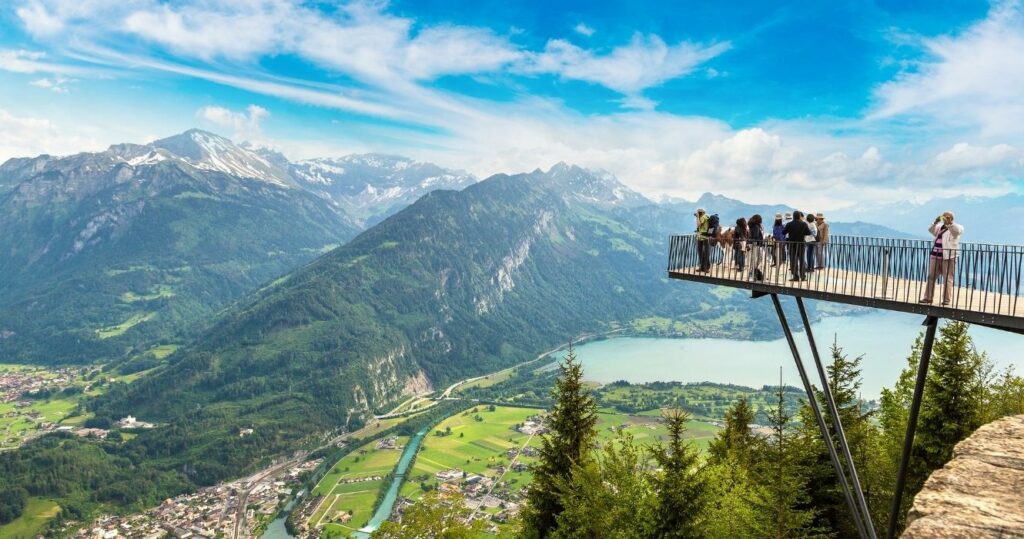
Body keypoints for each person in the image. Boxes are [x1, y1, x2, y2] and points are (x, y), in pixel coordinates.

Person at [920, 211, 964, 305]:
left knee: (947, 278)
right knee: (931, 277)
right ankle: (928, 298)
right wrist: (935, 221)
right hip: (935, 255)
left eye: (947, 217)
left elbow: (957, 232)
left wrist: (950, 224)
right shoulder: (940, 226)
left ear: (951, 218)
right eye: (944, 217)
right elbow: (931, 230)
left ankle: (946, 300)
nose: (945, 219)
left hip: (948, 257)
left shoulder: (957, 227)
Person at [784, 211, 811, 281]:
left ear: (793, 216)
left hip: (792, 244)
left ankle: (795, 276)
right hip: (801, 244)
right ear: (799, 216)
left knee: (793, 260)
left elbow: (783, 232)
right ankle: (803, 276)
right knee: (801, 260)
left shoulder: (789, 224)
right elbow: (808, 232)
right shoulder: (804, 224)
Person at [748, 214, 765, 281]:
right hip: (756, 245)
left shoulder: (752, 226)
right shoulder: (756, 227)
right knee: (759, 258)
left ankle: (753, 271)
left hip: (753, 244)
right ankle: (754, 270)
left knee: (753, 259)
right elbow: (756, 236)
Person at [696, 208, 711, 272]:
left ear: (700, 212)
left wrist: (697, 217)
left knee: (701, 252)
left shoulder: (703, 217)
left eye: (698, 212)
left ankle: (704, 267)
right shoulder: (707, 217)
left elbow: (699, 224)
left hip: (702, 237)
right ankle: (704, 267)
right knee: (705, 252)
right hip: (705, 237)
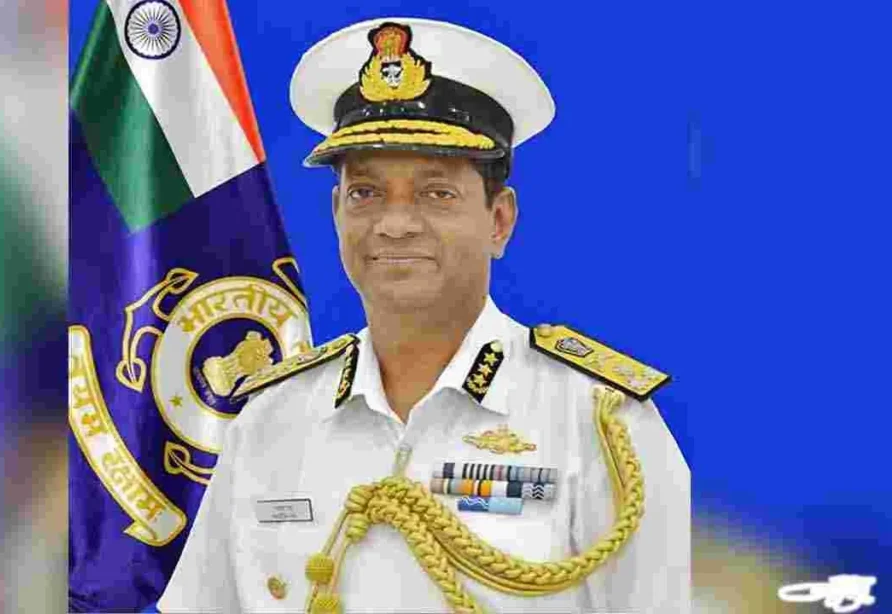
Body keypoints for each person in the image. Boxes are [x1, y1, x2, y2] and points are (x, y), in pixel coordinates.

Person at [158, 17, 690, 613]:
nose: (395, 224)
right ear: (336, 212)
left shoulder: (598, 423)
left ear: (499, 220)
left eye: (437, 194)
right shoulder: (270, 418)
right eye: (365, 193)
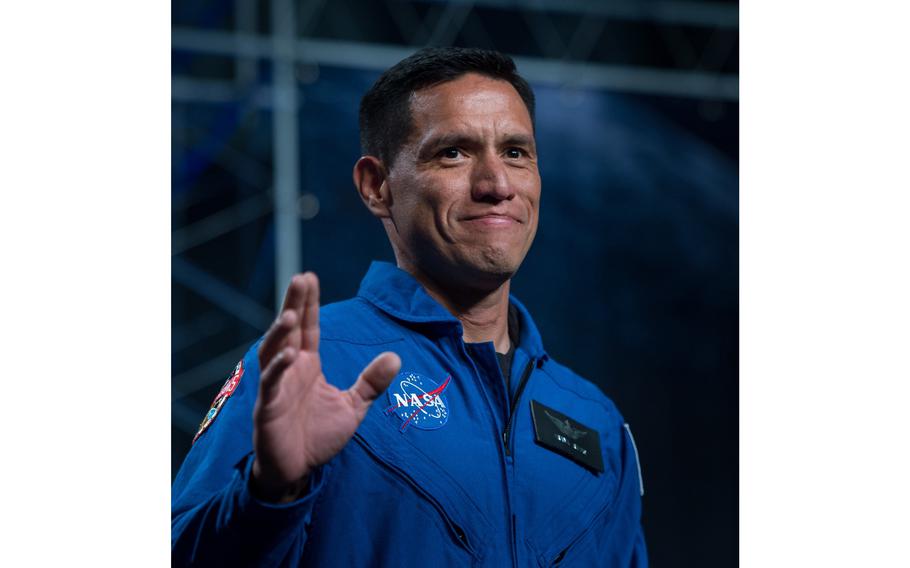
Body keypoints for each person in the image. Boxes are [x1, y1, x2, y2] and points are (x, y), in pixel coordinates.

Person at [172, 47, 647, 567]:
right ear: (377, 187)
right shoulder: (316, 365)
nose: (496, 185)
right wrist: (269, 493)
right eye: (453, 153)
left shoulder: (596, 420)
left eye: (515, 152)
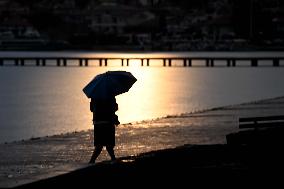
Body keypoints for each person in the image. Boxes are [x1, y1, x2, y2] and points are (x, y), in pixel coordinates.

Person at [88, 96, 120, 164]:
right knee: (109, 143)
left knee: (99, 145)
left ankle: (92, 161)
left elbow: (91, 109)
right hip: (108, 122)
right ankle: (113, 159)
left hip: (98, 122)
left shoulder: (95, 95)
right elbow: (114, 108)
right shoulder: (110, 94)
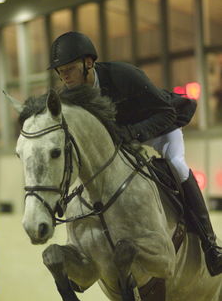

::::::::

Although the records contain pictures, your copy should hold only the text, reproduced exactly.

Body keypoints for each person in the image. Boxes are [x1, y1, x2, y2] and points are (x, y), in pixel coordinates.

Person at [920, 211, 964, 305]:
left knee: (947, 278)
right knee: (931, 277)
right ankle: (928, 298)
right wrist: (935, 221)
right hip: (935, 255)
left eye: (947, 217)
left elbow: (957, 232)
left wrist: (950, 224)
right shoulder: (940, 226)
left ear: (951, 218)
right eye: (944, 217)
right elbow: (931, 230)
left ankle: (946, 300)
nose: (945, 219)
left hip: (948, 257)
left shoulder: (957, 227)
Person at [784, 211, 811, 281]:
left ear: (793, 216)
left hip: (792, 244)
left ankle: (795, 276)
right hip: (801, 244)
right ear: (799, 216)
left knee: (793, 260)
left elbow: (783, 232)
right ankle: (803, 276)
right knee: (801, 260)
left shoulder: (789, 224)
right elbow: (808, 232)
right shoulder: (804, 224)
Person at [748, 214, 765, 281]:
right hip: (756, 245)
left shoulder: (752, 226)
right shoulder: (756, 227)
right knee: (759, 258)
left ankle: (753, 271)
left hip: (753, 244)
right ankle: (754, 270)
left knee: (753, 259)
right elbow: (756, 236)
Person at [696, 208, 711, 272]:
left ear: (700, 212)
left wrist: (697, 217)
left knee: (701, 252)
left shoulder: (703, 217)
left eye: (698, 212)
left ankle: (704, 267)
right shoulder: (707, 217)
left elbow: (699, 224)
left hip: (702, 237)
right ankle: (704, 267)
right knee: (705, 252)
right hip: (705, 237)
Body keypoints for each person in the image. Boxes are [x1, y1, x2, y2] and points are (x, y), in pixel coordinates.

Person at [158, 17, 690, 613]:
nose: (395, 224)
right ear: (336, 212)
left shoulder: (598, 423)
left ear: (499, 220)
left eye: (437, 194)
right shoulder: (270, 418)
right eye: (365, 193)
Body keypoints for each person in the image. Boxes are [x1, y1, x2, y2] and points are (x, y), in pixel coordinates.

Person at [172, 47, 647, 567]:
right ear: (377, 187)
right shoulder: (316, 365)
nose: (496, 185)
right wrist: (269, 493)
right eye: (453, 153)
left shoulder: (596, 420)
left eye: (515, 152)
Body keypoints for each person in the image. Boxes are [x1, y1, x2, y2] and points are (x, y), in pixel coordinates.

Person at [88, 96, 120, 164]:
right knee: (109, 143)
left knee: (99, 145)
left ankle: (92, 161)
left elbow: (91, 109)
right hip: (108, 122)
right ankle: (113, 159)
left hip: (98, 122)
left shoulder: (95, 95)
right elbow: (114, 108)
right shoulder: (110, 94)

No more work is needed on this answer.